Photo: U.S. Fish and Wildlife Service/Timothy Knepp

Flawed logistics, not malice, were apparently to blame in the death of 500 migrating mallards that landed on a partly frozen Syncrude oil-sands waste pond north of Fort McMurray, Alta., at the end of April. Open water on the three-kilometre-wide oil-and-toxin-laden pond attracted the ducks because other water sources along their flyway were frozen solid in an unusually cold spring. And, because of the harsh weather, noisemakers, scarecrows and other deterrents had not yet been installed. Heavily coated with oil, five in the flock were saved, thanks to the efforts of volunteers at the Wildlife Rehabilitation Society of Edmonton. The incident did nothing to improve the reputation of Alberta’s oil industry and government in the eyes of the environmentally concerned worldwide. Indeed, in a coincidental gesture just four days earlier, Greenpeace activists had crashed a fundraising dinner speech by Alberta Premier Ed Stelmach and unfurled a banner reading, “$telmach: the best Premier oil money can buy.”

The relationship between wildlife and the economy could not have been more clearly illustrated when, on May 14, the polar bear became a threatened species under the United States Endangered Species Act (ESA).

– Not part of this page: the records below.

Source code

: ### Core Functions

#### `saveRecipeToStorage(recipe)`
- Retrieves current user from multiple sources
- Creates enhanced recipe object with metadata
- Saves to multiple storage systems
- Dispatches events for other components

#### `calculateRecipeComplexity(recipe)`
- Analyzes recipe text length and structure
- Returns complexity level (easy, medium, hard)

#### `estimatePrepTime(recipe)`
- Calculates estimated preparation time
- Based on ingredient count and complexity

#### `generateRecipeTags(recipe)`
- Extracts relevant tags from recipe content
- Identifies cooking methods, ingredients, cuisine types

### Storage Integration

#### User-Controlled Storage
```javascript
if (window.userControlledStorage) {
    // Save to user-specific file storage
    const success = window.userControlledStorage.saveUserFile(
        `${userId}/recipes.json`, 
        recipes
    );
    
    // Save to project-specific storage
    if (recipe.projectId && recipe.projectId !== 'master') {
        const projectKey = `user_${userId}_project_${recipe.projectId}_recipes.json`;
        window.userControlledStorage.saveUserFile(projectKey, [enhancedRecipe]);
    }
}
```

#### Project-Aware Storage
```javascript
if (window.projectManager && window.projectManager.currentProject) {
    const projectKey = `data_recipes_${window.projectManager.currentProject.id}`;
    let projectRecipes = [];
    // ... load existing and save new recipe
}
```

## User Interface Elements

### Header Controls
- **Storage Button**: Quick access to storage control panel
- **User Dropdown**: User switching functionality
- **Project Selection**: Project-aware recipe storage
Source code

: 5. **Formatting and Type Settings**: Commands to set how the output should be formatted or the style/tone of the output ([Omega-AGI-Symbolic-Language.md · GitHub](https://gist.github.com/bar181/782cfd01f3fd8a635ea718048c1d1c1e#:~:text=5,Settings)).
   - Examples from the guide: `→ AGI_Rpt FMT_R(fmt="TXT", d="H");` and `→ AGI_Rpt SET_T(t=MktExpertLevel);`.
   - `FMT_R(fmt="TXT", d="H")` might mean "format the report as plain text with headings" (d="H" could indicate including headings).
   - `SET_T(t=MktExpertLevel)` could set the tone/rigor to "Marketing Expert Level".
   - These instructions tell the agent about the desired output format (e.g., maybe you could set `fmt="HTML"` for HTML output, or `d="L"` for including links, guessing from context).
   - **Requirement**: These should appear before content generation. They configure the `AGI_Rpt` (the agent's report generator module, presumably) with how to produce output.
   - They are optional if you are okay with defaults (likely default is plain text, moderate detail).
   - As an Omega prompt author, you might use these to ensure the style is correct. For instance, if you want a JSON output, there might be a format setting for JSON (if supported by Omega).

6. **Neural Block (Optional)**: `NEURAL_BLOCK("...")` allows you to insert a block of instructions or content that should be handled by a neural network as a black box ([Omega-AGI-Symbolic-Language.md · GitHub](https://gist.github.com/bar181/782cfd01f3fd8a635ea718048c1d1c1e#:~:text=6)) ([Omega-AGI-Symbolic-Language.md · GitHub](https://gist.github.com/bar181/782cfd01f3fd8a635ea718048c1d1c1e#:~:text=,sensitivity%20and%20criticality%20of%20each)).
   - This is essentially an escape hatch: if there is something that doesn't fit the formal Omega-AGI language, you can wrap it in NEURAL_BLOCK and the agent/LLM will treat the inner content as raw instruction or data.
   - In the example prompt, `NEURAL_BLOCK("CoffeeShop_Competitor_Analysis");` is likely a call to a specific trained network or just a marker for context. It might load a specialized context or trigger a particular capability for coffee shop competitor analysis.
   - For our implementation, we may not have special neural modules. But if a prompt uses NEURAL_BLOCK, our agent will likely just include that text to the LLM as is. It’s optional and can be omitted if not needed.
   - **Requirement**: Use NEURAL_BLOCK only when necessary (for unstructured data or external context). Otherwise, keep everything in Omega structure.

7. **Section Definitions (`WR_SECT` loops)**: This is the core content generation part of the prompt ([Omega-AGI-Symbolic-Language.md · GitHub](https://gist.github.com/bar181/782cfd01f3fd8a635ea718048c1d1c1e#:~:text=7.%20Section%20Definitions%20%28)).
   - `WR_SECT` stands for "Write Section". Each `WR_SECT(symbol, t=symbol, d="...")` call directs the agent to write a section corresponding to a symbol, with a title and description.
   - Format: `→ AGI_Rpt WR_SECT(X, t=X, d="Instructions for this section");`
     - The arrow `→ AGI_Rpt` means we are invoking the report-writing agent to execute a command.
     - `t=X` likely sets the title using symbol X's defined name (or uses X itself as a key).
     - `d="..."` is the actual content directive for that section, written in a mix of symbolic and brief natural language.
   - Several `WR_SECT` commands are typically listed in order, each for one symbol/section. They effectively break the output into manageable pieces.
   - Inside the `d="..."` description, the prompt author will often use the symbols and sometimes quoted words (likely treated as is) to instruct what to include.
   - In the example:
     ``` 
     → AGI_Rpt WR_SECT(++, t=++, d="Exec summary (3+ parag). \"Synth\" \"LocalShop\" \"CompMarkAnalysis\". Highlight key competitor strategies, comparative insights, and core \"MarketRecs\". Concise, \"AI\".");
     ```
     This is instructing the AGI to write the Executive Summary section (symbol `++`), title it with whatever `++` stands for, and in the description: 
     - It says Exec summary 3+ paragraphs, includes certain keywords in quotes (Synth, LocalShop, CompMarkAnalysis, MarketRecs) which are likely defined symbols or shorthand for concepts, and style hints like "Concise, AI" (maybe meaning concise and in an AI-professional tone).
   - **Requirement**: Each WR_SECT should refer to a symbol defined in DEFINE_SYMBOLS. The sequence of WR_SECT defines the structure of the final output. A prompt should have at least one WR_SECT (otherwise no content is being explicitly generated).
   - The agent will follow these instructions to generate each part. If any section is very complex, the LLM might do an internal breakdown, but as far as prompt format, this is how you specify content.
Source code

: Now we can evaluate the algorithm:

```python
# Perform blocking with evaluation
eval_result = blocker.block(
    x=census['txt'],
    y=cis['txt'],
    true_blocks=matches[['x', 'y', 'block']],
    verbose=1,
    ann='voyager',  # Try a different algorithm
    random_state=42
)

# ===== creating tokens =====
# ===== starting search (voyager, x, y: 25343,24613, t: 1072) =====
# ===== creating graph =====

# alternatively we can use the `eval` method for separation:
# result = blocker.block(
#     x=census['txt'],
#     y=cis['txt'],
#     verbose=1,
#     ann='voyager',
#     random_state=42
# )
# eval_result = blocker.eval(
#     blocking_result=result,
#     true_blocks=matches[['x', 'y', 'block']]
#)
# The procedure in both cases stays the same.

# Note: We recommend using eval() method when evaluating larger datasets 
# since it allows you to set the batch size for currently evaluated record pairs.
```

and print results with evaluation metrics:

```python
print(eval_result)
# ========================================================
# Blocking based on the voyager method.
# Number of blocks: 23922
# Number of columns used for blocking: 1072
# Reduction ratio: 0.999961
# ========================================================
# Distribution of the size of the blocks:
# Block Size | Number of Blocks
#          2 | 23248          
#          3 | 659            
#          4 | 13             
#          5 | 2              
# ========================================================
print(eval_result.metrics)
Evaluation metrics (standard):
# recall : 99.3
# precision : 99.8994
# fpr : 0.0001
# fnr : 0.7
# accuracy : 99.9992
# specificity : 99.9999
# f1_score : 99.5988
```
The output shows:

Under the ESA, a “threatened” species is at risk of becoming “endangered” within the foreseeable future in all or a significant portion of its range, while an “endangered” species is at risk of going extinct in all or a significant portion of its range. Canada, with two-thirds of the world’s population, lists the polar bear as a species of “special concern.” A memorandum of understanding signed by U.S. Secretary of the Interior Dirk Kempthorne and Canada’s Minister of the Environment John Baird promises the conservation and management of polar bear populations shared by the United States and Canada.